**WHAT YOU ARE ASKED TO DO:** If a line below contains the string "wrist", return that line.

**SUPPLIED ENTRIES:**
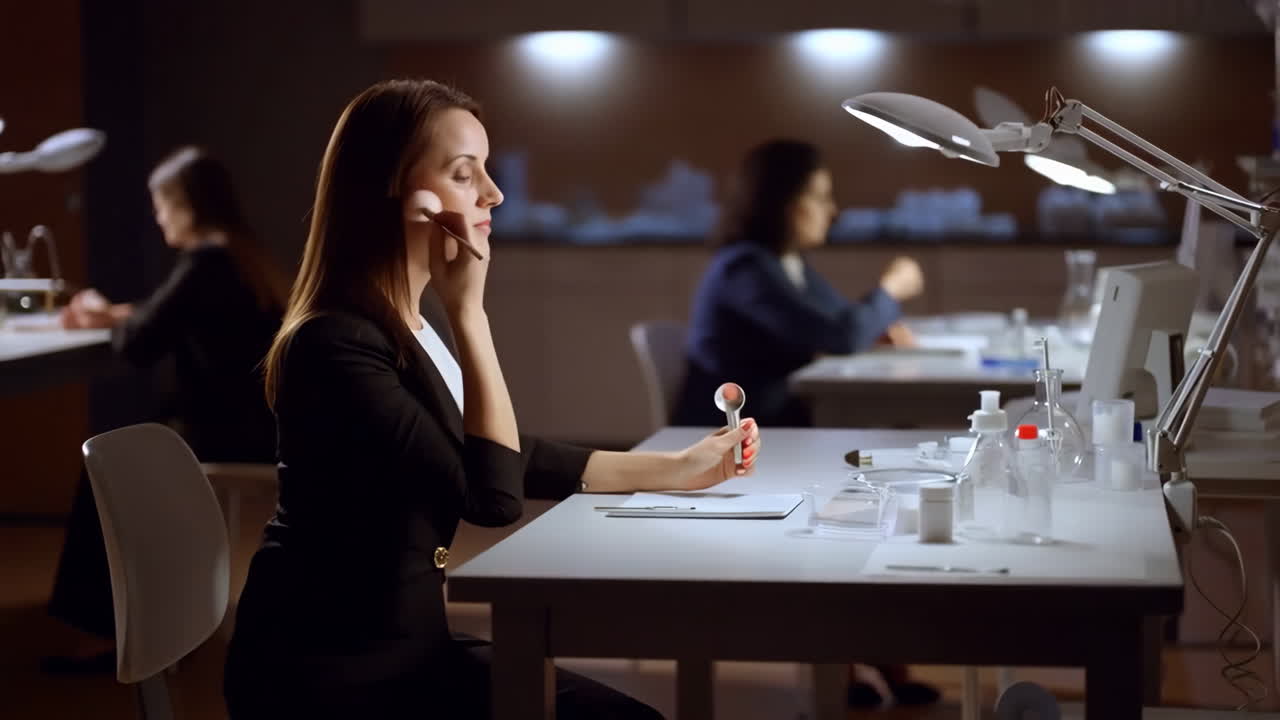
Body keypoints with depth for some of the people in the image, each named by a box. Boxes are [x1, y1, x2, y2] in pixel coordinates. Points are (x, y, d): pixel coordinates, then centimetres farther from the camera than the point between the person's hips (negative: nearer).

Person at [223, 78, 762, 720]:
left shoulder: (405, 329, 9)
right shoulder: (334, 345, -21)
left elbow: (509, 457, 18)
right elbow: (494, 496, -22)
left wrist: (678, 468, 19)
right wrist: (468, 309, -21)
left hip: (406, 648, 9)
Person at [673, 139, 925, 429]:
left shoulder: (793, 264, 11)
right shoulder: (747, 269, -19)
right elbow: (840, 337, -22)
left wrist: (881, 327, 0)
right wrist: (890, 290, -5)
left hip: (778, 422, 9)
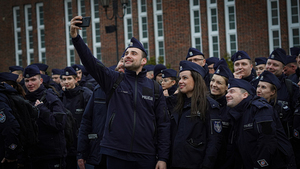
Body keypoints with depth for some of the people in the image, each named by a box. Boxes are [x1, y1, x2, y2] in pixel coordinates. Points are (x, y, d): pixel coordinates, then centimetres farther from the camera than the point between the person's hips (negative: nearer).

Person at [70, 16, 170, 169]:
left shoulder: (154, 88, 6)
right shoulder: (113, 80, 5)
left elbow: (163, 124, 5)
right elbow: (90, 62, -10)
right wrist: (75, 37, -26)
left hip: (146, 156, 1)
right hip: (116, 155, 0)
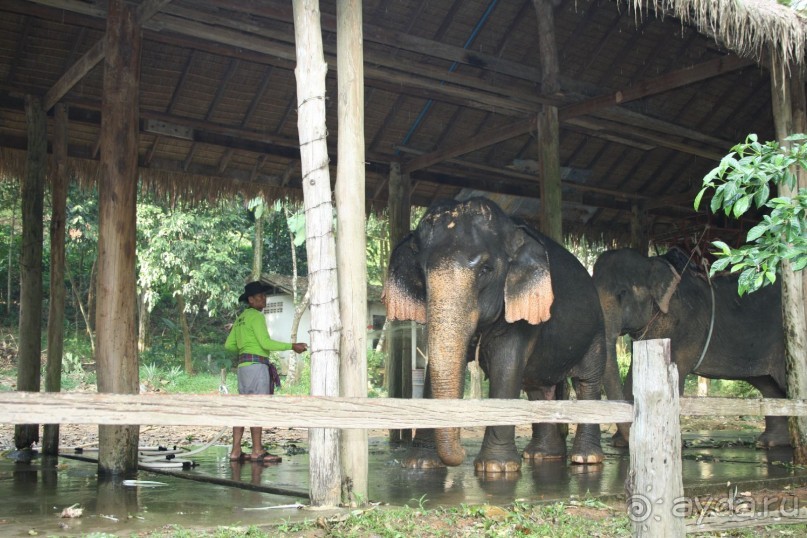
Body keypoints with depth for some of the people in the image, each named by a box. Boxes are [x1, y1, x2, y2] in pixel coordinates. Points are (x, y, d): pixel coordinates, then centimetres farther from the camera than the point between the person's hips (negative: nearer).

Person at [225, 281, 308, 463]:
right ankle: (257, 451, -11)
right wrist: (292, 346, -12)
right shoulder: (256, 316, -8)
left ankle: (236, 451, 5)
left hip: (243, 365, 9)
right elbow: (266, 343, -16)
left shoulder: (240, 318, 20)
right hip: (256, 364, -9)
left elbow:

**OUTPUT OF THE EXERCISE:**
left wrist: (678, 468, 19)
right wrist: (468, 309, -21)
left wrist: (881, 327, 0)
right wrist: (890, 290, -5)
right wrist: (75, 37, -26)
right wrist: (292, 346, -12)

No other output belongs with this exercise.